Andy stood for a little in the edge of the trees to get his breath and to watch the glorious lighting of the wilderness. The bushes, thick-coated with tiny frost prisms flashing and scintillating in the light as though encrusted with marvelously brilliant gems, were afire with sparkling color. Even the rime in the air caught the fire, and the marsh became a great, transparent opal, of wonderfully dazzling beauty.
“’Tis a fine world t’ live in,” said Andy to himself. “’Twould be terrible t’ be blind and never see all th’ pretty sights.

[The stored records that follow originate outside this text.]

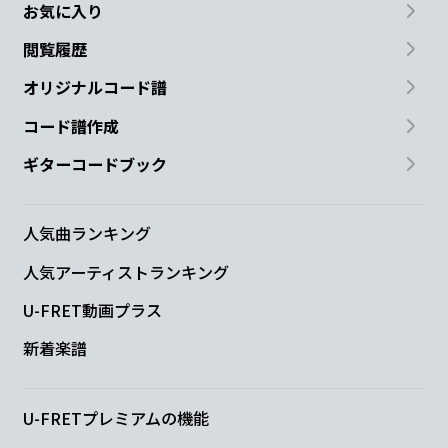
お気に入り
閲覧履歴
オリジナルコード譜
コード譜作成
ギターコードブック
人気曲ランキング
人気アーティストランキング
U-FRET動画プラス
新着楽譜
U-FRETプレミアムの機能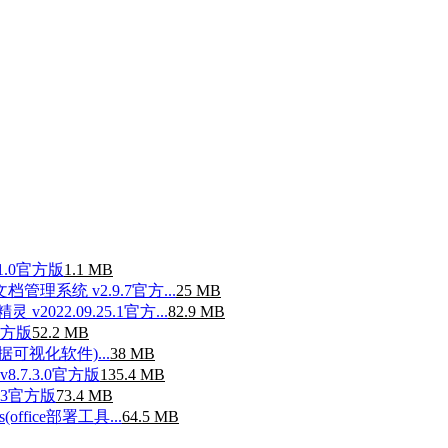
.0官方版
1.1 MB
管理系统 v2.9.7官方...
25 MB
v2022.09.25.1官方...
82.9 MB
官方版
52.2 MB
o(数据可视化软件)...
38 MB
v8.7.3.0官方版
135.4 MB
.3官方版
73.4 MB
lus(office部署工具...
64.5 MB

Th’ great doctor’ll cure Jamie, and then he’ll see un all again, too. We’ll work wonderful hard t’ get th’ money t’ pay for th’ cure. We’ll _have_ t’ get un, _what_ever.”
Neither the fox traps on the marsh nor the marten traps in the woods yielded Andy any fur, but as he passed from the woods to the last stretch of marsh he comforted himself with the reflection:
“We can’t expect fur _every_ day. Two martens and three wolves yesterday made a fine hunt for th’ week, even if we gets no more this trip. But Davy’s like t’ get something, and we’re like t’ get more before we reaches th’ Narrows tilt Friday.”